▶ WHAT TO WORK ON:
Give the number of lines in these entries that contain "height", and nothing more.

▶ SOURCE MATERIAL:
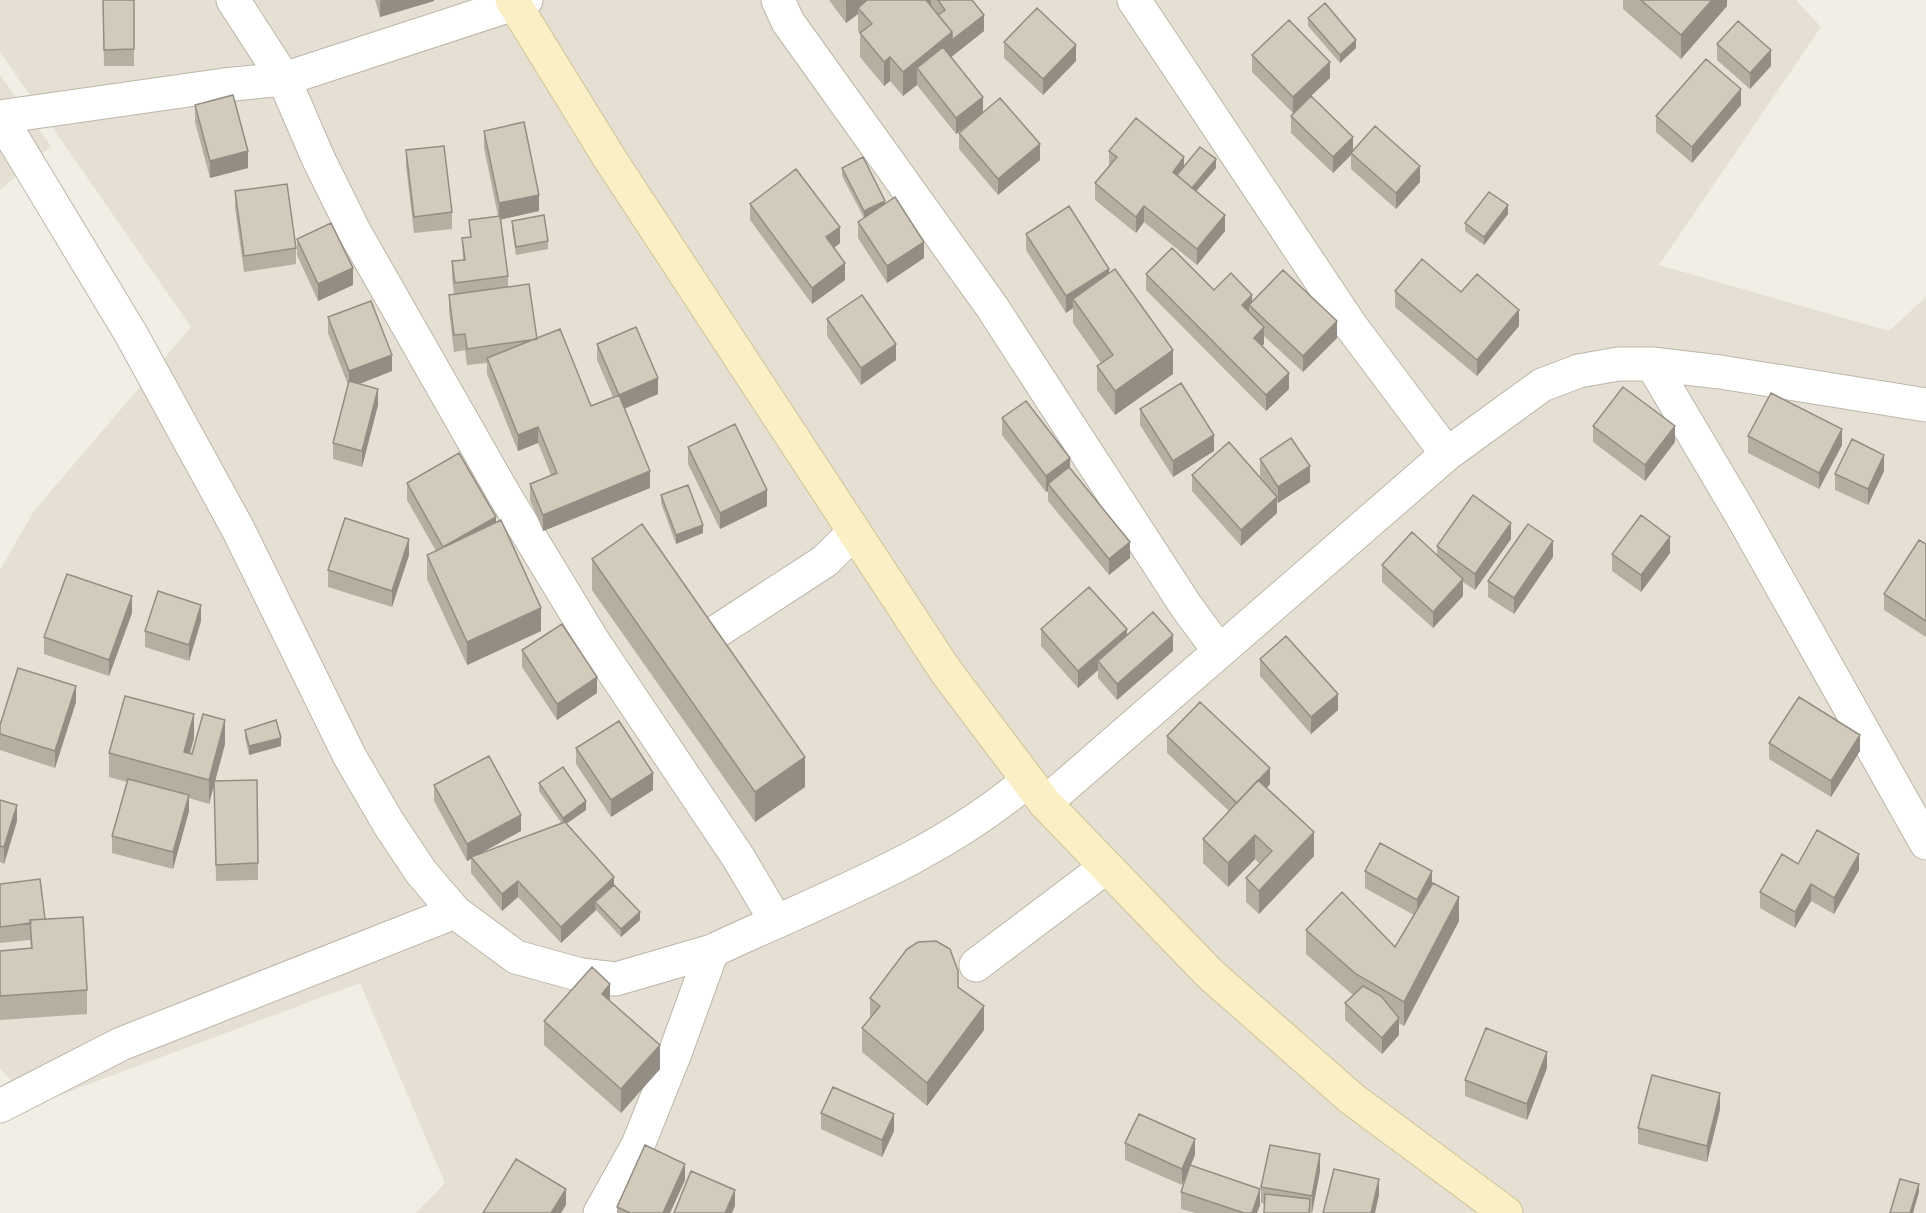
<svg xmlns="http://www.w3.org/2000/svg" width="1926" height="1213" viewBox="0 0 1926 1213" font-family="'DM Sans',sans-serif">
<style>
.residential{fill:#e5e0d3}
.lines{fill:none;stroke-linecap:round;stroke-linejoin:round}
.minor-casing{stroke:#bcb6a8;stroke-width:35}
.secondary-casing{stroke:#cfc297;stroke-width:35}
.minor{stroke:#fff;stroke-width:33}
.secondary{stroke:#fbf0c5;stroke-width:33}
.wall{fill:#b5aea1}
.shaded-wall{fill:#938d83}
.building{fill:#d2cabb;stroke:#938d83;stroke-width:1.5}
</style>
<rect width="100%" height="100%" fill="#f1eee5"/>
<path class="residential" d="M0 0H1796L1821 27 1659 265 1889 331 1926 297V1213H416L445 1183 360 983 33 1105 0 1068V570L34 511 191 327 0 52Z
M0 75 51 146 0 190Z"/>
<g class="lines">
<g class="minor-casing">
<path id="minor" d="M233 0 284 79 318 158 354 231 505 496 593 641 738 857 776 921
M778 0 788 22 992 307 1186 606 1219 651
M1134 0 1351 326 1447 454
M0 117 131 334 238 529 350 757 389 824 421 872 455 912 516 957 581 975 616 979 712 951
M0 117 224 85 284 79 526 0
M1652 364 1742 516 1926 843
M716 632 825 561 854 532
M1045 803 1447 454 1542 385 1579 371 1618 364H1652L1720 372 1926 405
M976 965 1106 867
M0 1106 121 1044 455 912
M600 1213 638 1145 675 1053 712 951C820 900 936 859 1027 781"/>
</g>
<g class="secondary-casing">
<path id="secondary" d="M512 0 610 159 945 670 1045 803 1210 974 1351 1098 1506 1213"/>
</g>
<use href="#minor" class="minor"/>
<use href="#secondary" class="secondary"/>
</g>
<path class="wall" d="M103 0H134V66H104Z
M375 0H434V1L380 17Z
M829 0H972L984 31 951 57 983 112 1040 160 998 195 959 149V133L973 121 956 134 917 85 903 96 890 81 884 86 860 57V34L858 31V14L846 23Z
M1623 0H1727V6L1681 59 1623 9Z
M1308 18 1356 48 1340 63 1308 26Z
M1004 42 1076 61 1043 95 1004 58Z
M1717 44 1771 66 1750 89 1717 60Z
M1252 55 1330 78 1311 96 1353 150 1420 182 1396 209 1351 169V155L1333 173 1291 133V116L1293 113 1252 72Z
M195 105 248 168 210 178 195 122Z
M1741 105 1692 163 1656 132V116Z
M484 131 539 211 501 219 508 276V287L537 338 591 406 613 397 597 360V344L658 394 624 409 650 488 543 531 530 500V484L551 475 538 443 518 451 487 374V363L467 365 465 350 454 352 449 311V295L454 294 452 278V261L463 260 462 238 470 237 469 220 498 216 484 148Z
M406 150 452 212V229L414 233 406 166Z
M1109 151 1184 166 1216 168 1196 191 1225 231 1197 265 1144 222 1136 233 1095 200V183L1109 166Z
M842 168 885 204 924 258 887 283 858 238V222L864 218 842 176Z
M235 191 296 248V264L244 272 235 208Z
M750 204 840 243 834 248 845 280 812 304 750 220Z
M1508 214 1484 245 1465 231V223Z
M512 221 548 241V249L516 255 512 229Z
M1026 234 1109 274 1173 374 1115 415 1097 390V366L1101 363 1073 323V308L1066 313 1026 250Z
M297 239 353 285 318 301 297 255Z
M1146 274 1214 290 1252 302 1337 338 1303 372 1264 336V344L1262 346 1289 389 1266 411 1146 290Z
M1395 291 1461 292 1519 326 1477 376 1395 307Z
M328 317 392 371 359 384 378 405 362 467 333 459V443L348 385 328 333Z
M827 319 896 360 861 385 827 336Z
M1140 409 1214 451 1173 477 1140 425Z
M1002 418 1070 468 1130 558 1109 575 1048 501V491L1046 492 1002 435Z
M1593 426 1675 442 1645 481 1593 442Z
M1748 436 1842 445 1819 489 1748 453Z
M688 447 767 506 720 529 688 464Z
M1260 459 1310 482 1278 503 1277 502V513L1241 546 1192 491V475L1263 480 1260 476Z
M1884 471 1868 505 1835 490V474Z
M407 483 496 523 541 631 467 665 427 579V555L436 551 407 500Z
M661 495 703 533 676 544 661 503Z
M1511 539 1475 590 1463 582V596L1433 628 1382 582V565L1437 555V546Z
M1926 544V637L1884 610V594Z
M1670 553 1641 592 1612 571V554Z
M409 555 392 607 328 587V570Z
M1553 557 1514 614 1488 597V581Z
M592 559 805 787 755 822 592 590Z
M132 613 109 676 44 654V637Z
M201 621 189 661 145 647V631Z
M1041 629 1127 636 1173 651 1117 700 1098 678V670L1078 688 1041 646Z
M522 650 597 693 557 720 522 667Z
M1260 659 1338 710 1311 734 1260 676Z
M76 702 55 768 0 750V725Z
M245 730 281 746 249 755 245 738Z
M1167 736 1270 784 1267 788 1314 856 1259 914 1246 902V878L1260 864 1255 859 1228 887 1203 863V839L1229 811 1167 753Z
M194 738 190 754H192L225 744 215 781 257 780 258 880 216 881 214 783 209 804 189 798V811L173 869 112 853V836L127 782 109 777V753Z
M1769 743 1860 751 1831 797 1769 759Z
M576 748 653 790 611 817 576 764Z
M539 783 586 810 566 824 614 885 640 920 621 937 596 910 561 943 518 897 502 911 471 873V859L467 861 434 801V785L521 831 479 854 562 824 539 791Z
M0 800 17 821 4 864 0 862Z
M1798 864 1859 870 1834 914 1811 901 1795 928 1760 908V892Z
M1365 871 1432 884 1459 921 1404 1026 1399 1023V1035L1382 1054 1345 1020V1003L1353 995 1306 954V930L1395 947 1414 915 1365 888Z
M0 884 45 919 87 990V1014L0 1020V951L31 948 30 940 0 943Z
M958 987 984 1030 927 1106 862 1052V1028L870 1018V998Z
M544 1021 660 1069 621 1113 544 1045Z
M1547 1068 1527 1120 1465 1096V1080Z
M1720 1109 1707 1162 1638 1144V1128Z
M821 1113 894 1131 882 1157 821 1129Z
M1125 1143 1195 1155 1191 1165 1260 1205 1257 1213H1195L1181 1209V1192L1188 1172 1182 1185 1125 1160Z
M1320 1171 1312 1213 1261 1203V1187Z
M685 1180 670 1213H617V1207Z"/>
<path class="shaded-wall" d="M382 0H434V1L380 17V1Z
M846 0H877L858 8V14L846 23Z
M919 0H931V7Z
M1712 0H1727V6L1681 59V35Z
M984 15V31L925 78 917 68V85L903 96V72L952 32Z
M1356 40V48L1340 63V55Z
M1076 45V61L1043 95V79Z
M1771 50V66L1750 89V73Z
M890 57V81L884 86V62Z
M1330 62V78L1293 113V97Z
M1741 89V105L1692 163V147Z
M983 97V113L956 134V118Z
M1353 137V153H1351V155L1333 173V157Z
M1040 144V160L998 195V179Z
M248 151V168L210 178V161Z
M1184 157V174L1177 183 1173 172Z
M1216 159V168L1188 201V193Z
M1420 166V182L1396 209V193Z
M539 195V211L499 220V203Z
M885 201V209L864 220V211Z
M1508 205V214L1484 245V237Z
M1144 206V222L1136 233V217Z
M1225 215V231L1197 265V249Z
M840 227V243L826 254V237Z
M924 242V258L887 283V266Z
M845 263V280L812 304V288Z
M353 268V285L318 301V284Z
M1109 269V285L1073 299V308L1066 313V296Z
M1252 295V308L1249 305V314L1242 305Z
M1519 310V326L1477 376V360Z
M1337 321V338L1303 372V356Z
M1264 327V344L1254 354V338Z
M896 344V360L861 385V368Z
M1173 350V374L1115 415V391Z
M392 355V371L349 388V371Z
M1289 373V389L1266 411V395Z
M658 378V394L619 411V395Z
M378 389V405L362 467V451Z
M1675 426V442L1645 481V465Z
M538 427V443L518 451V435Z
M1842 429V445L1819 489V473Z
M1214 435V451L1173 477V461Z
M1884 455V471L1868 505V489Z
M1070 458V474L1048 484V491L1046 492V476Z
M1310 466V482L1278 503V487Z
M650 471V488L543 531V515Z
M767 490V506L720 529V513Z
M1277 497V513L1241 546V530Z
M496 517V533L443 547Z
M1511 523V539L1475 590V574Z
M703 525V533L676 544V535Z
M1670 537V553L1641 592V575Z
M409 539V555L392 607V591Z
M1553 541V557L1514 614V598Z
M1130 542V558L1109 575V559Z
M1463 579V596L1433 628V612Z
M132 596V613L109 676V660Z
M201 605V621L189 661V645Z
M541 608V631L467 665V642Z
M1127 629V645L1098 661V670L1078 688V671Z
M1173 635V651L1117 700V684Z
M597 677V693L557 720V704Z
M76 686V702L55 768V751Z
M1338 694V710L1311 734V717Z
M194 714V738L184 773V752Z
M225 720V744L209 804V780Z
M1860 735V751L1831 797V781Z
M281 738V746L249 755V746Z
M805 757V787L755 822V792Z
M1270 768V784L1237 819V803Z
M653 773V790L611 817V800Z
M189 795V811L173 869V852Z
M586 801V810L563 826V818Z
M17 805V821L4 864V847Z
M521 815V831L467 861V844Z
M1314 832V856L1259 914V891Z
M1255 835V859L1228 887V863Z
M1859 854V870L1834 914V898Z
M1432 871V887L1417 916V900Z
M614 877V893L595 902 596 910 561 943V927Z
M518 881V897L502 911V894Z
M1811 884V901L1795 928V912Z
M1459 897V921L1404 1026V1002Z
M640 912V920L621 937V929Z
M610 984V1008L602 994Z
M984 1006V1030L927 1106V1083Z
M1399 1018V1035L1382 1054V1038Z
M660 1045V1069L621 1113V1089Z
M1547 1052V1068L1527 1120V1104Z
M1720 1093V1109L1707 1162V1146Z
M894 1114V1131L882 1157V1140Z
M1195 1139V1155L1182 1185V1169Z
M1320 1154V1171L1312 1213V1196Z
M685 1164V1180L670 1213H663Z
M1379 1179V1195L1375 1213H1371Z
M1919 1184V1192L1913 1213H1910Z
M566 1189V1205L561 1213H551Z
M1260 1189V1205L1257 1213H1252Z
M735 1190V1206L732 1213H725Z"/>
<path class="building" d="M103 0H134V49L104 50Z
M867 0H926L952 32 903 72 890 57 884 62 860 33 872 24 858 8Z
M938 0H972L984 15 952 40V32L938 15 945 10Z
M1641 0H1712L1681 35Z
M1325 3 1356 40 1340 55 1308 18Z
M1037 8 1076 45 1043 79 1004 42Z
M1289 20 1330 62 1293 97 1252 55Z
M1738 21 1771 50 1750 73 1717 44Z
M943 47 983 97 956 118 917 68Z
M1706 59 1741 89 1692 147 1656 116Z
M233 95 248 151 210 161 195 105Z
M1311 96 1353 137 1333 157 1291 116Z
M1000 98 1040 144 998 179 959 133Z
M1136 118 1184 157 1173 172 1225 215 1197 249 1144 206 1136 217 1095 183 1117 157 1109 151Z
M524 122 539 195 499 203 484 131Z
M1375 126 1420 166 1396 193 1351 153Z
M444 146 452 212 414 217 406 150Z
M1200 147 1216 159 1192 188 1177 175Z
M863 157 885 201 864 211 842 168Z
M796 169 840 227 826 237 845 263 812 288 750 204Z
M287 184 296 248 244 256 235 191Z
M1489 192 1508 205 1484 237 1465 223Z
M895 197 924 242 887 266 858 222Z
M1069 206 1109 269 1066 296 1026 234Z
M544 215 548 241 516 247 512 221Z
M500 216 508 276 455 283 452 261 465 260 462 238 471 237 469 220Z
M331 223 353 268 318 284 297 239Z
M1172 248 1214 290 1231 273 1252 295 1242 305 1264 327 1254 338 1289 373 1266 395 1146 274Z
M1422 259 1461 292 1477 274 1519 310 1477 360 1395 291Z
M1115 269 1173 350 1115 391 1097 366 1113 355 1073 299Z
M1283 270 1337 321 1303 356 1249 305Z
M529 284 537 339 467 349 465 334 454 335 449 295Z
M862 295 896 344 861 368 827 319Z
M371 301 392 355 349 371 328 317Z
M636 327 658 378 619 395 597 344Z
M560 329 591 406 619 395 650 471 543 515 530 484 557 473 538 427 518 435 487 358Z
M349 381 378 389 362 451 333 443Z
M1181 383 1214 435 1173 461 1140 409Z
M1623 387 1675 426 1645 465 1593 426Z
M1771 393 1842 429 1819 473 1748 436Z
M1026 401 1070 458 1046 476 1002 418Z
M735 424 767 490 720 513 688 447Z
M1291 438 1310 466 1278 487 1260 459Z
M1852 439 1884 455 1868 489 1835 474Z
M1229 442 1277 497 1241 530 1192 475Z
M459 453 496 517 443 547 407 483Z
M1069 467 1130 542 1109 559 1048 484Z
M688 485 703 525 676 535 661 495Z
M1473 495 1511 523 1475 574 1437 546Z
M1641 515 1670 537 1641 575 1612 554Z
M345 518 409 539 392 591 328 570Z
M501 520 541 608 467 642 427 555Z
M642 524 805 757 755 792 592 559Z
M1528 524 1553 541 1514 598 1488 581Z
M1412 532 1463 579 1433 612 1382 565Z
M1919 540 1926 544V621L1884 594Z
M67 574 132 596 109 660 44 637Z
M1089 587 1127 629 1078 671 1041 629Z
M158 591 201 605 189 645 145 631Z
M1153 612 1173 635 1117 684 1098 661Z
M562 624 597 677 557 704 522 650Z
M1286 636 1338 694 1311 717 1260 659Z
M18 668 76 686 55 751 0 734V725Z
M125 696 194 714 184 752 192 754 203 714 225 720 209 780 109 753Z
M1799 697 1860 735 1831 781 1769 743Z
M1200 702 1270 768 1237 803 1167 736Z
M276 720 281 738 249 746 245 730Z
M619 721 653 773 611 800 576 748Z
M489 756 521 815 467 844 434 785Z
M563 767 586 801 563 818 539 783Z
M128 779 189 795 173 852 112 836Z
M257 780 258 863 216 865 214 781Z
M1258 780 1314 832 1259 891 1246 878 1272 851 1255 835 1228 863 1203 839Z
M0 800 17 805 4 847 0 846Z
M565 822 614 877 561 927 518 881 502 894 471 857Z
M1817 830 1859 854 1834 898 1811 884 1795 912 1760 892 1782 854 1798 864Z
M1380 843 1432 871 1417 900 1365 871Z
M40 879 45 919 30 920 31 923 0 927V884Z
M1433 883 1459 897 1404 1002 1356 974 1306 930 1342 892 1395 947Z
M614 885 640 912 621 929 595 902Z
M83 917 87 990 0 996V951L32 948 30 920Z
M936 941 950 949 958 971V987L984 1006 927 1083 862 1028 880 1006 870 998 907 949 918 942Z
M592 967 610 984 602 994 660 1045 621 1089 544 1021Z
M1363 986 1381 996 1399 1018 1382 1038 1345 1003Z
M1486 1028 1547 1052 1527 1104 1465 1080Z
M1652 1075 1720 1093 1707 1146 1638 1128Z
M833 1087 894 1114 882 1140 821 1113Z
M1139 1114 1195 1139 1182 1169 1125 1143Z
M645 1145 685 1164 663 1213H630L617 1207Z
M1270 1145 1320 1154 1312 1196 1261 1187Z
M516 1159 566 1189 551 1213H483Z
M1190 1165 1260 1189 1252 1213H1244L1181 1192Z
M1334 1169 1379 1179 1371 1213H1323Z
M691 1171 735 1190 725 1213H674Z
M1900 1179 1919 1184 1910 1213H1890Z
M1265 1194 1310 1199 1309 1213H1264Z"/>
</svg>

▶ ANSWER TO THIS EXERCISE:
2